Search the records for the string "صفری", then copy each line where it appears.
*** TASK MATERIAL ***
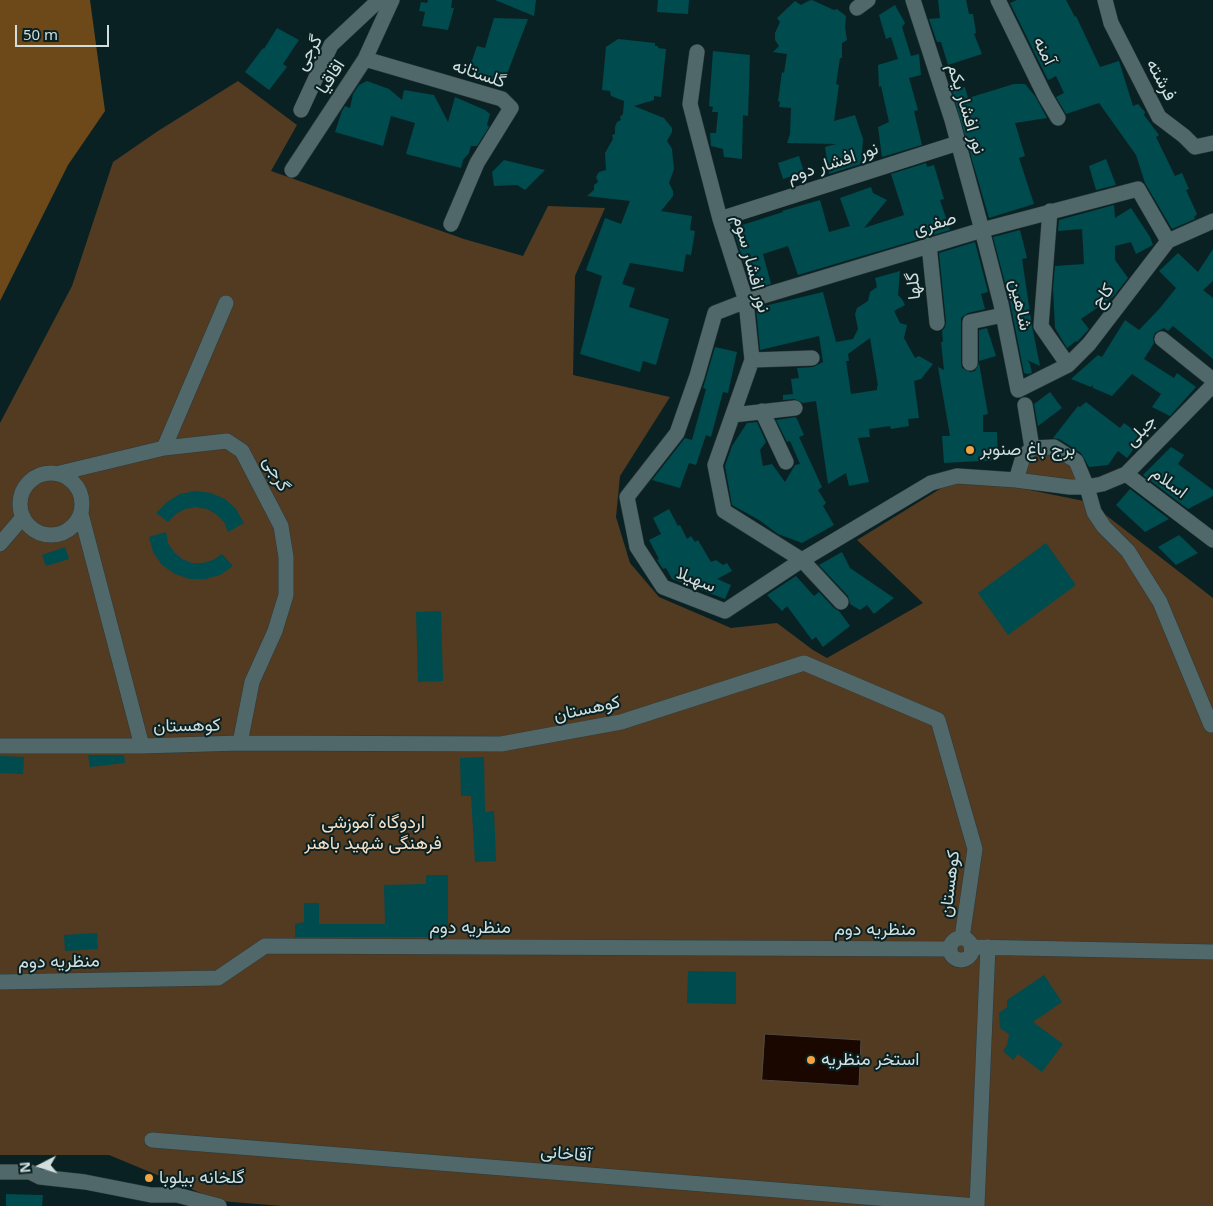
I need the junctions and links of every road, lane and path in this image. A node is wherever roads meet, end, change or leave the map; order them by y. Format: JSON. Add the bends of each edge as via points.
{"nodes":[{"id":1,"x":379,"y":0,"type":"edge"},
{"id":2,"x":392,"y":0,"type":"edge"},
{"id":3,"x":913,"y":0,"type":"edge"},
{"id":4,"x":998,"y":0,"type":"edge"},
{"id":5,"x":1105,"y":0,"type":"edge"},
{"id":6,"x":697,"y":52,"type":"dead end"},
{"id":7,"x":365,"y":60,"type":"junction"},
{"id":8,"x":300,"y":110,"type":"dead end"},
{"id":9,"x":1058,"y":118,"type":"dead end"},
{"id":10,"x":958,"y":143,"type":"junction"},
{"id":11,"x":1213,"y":143,"type":"edge"},
{"id":12,"x":292,"y":170,"type":"dead end"},
{"id":13,"x":1050,"y":211,"type":"junction"},
{"id":14,"x":720,"y":219,"type":"junction"},
{"id":15,"x":1213,"y":221,"type":"edge"},
{"id":16,"x":451,"y":224,"type":"dead end"},
{"id":17,"x":982,"y":230,"type":"junction"},
{"id":18,"x":1168,"y":241,"type":"junction"},
{"id":19,"x":929,"y":245,"type":"junction"},
{"id":20,"x":746,"y":301,"type":"junction"},
{"id":21,"x":226,"y":303,"type":"dead end"},
{"id":22,"x":1002,"y":315,"type":"junction"},
{"id":23,"x":937,"y":323,"type":"dead end"},
{"id":24,"x":1162,"y":339,"type":"dead end"},
{"id":25,"x":812,"y":358,"type":"dead end"},
{"id":26,"x":752,"y":360,"type":"junction"},
{"id":27,"x":970,"y":363,"type":"dead end"},
{"id":28,"x":1068,"y":365,"type":"junction"},
{"id":29,"x":1213,"y":380,"type":"edge"},
{"id":30,"x":1213,"y":385,"type":"edge"},
{"id":31,"x":1018,"y":390,"type":"joint"},
{"id":32,"x":1025,"y":405,"type":"dead end"},
{"id":33,"x":795,"y":408,"type":"dead end"},
{"id":34,"x":762,"y":412,"type":"junction"},
{"id":35,"x":733,"y":415,"type":"junction"},
{"id":36,"x":164,"y":448,"type":"junction"},
{"id":37,"x":1032,"y":448,"type":"junction"},
{"id":38,"x":786,"y":462,"type":"dead end"},
{"id":39,"x":60,"y":474,"type":"junction"},
{"id":40,"x":1126,"y":474,"type":"junction"},
{"id":41,"x":1016,"y":480,"type":"junction"},
{"id":42,"x":1087,"y":487,"type":"junction"},
{"id":43,"x":81,"y":514,"type":"junction"},
{"id":44,"x":23,"y":517,"type":"junction"},
{"id":45,"x":1213,"y":540,"type":"edge"},
{"id":46,"x":0,"y":544,"type":"edge"},
{"id":47,"x":802,"y":560,"type":"junction"},
{"id":48,"x":841,"y":602,"type":"dead end"},
{"id":49,"x":1211,"y":726,"type":"dead end"},
{"id":50,"x":240,"y":743,"type":"junction"},
{"id":51,"x":0,"y":746,"type":"edge"},
{"id":52,"x":142,"y":746,"type":"junction"},
{"id":53,"x":966,"y":942,"type":"junction"},
{"id":54,"x":988,"y":947,"type":"junction"},
{"id":55,"x":1213,"y":952,"type":"edge"},
{"id":56,"x":0,"y":982,"type":"edge"},
{"id":57,"x":152,"y":1140,"type":"dead end"},
{"id":58,"x":0,"y":1172,"type":"edge"},
{"id":59,"x":40,"y":1177,"type":"junction"},
{"id":60,"x":0,"y":1182,"type":"edge"},
{"id":61,"x":151,"y":1195,"type":"junction"},
{"id":62,"x":169,"y":1206,"type":"edge"},
{"id":63,"x":219,"y":1206,"type":"edge"},
{"id":64,"x":977,"y":1206,"type":"edge"}],
"edges":[{"from":1,"to":8,"type":"street","name":"گرجی","via":[[331,45]]},
{"from":2,"to":7,"type":"street","name":"اقاقیا"},
{"from":3,"to":10,"type":"street","name":"نور افشار یکم"},
{"from":4,"to":9,"type":"street","name":"آمنه"},
{"from":5,"to":11,"type":"street","name":"فرشته","via":[[1111,23],[1159,117],[1195,147]]},
{"from":6,"to":14,"type":"street","name":"نور افشار سوم","via":[[690,104]]},
{"from":7,"to":12,"type":"street","name":"اقاقیا"},
{"from":7,"to":16,"type":"street","name":"گلستانه","via":[[502,99],[511,108],[476,163]]},
{"from":10,"to":14,"type":"street","name":"نور افشار دوم"},
{"from":10,"to":17,"type":"street","name":"نور افشار یکم"},
{"from":13,"to":17,"type":"street","name":"صفری"},
{"from":13,"to":18,"type":"street","name":"صفری","via":[[1138,189]]},
{"from":13,"to":28,"type":"street","via":[[1041,326]]},
{"from":14,"to":20,"type":"street","name":"نور افشار سوم"},
{"from":15,"to":18,"type":"street","name":"کاج"},
{"from":17,"to":19,"type":"street","name":"صفری"},
{"from":17,"to":22,"type":"street","name":"شاهین"},
{"from":18,"to":28,"type":"street","name":"کاج","via":[[1089,344]]},
{"from":19,"to":20,"type":"street","name":"صفری"},
{"from":19,"to":23,"type":"street","name":"گلها"},
{"from":20,"to":26,"type":"street","name":"نور افشار سوم"},
{"from":20,"to":47,"type":"street","name":"سهیلا","via":[[715,313],[677,433],[628,497],[636,547],[663,587],[725,611]]},
{"from":21,"to":36,"type":"street"},
{"from":22,"to":27,"type":"street","via":[[970,322]]},
{"from":22,"to":31,"type":"street","name":"شاهین"},
{"from":24,"to":29,"type":"street"},
{"from":25,"to":26,"type":"street"},
{"from":26,"to":35,"type":"street","name":"نور افشار سوم"},
{"from":28,"to":31,"type":"street","name":"کاج"},
{"from":30,"to":40,"type":"street","name":"جبلی"},
{"from":32,"to":37,"type":"street"},
{"from":33,"to":34,"type":"street"},
{"from":34,"to":35,"type":"street"},
{"from":34,"to":38,"type":"street"},
{"from":35,"to":47,"type":"street","name":"نور افشار سوم","via":[[715,465],[724,512]]},
{"from":36,"to":39,"type":"street","name":"گرجی"},
{"from":36,"to":50,"type":"street","name":"گرجی","via":[[227,441],[242,451],[281,526],[286,557],[286,595],[275,632],[252,682]]},
{"from":37,"to":41,"type":"street","via":[[1022,457]]},
{"from":37,"to":42,"type":"street","via":[[1054,447],[1076,461]]},
{"from":39,"to":43,"type":"street","via":[[69,478],[81,494]]},
{"from":39,"to":44,"type":"street","via":[[40,474],[24,488],[20,497]]},
{"from":40,"to":42,"type":"street","name":"جبلی"},
{"from":40,"to":45,"type":"street","name":"اسلام"},
{"from":41,"to":42,"type":"street","name":"جبلی"},
{"from":41,"to":47,"type":"street","name":"سهیلا","via":[[957,476],[931,483]]},
{"from":42,"to":49,"type":"street","via":[[1094,512],[1128,551],[1160,602]]},
{"from":43,"to":44,"type":"street","via":[[76,524],[58,535],[33,529]]},
{"from":43,"to":52,"type":"street"},
{"from":44,"to":46,"type":"street"},
{"from":47,"to":48,"type":"street","name":"نور افشار سوم"},
{"from":50,"to":52,"type":"street","name":"کوهستان"},
{"from":50,"to":53,"type":"street","name":"کوهستان","via":[[501,744],[621,722],[804,664],[938,720],[975,849]]},
{"from":51,"to":52,"type":"street","name":"کوهستان"},
{"from":53,"to":54,"type":"street"},
{"from":53,"to":56,"type":"street","name":"منظریه دوم","via":[[957,938],[950,948],[265,946],[218,978]]},
{"from":54,"to":55,"type":"street"},
{"from":54,"to":64,"type":"street"},
{"from":57,"to":64,"type":"street","name":"آقاخانی"},
{"from":58,"to":59,"type":"street","via":[[30,1172]]},
{"from":59,"to":60,"type":"street","via":[[30,1182]]},
{"from":59,"to":61,"type":"street"},
{"from":61,"to":62,"type":"street"},
{"from":61,"to":63,"type":"street","via":[[177,1195]]}]}
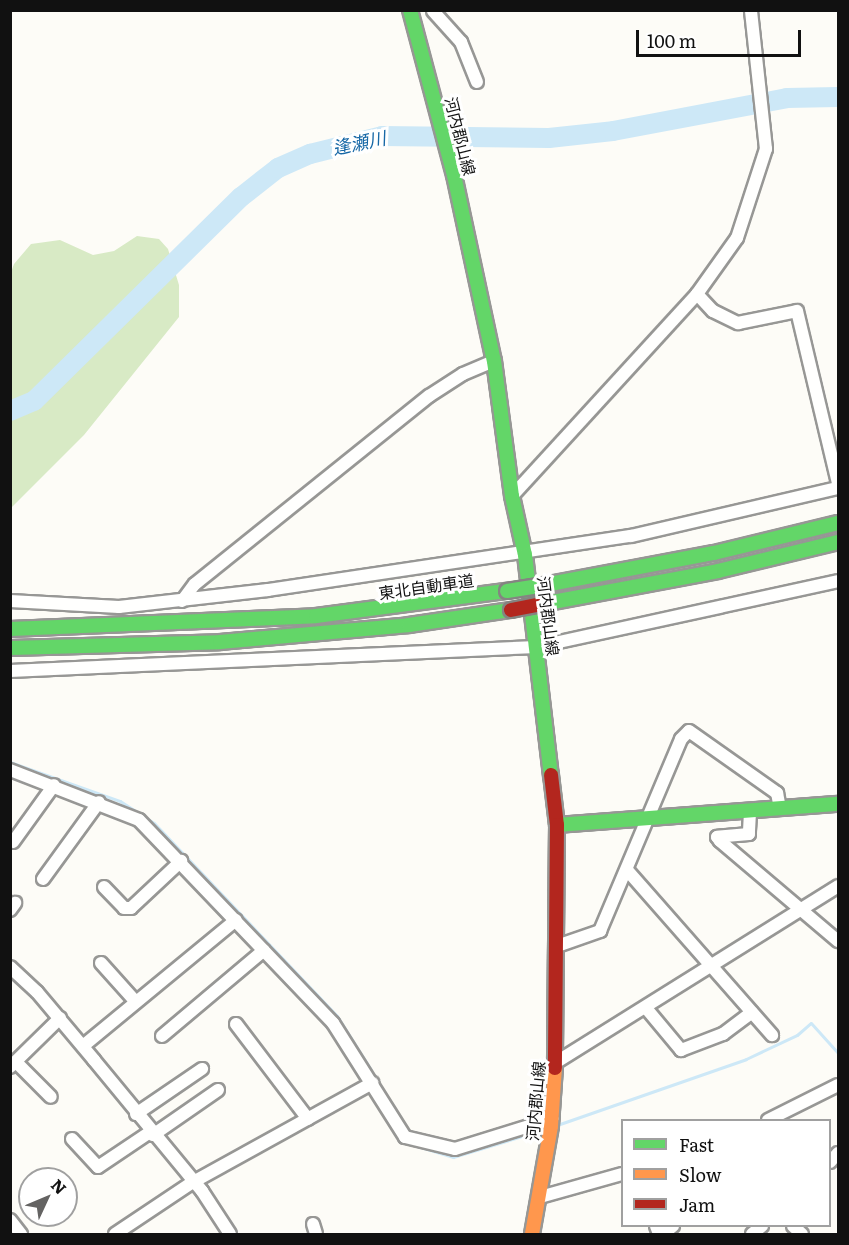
***
▸ **WRITTEN REPLY**
{"from":13,"to":17,"type":"street","name":"صفری"},
{"from":13,"to":18,"type":"street","name":"صفری","via":[[1138,189]]},
{"from":17,"to":19,"type":"street","name":"صفری"},
{"from":19,"to":20,"type":"street","name":"صفری"},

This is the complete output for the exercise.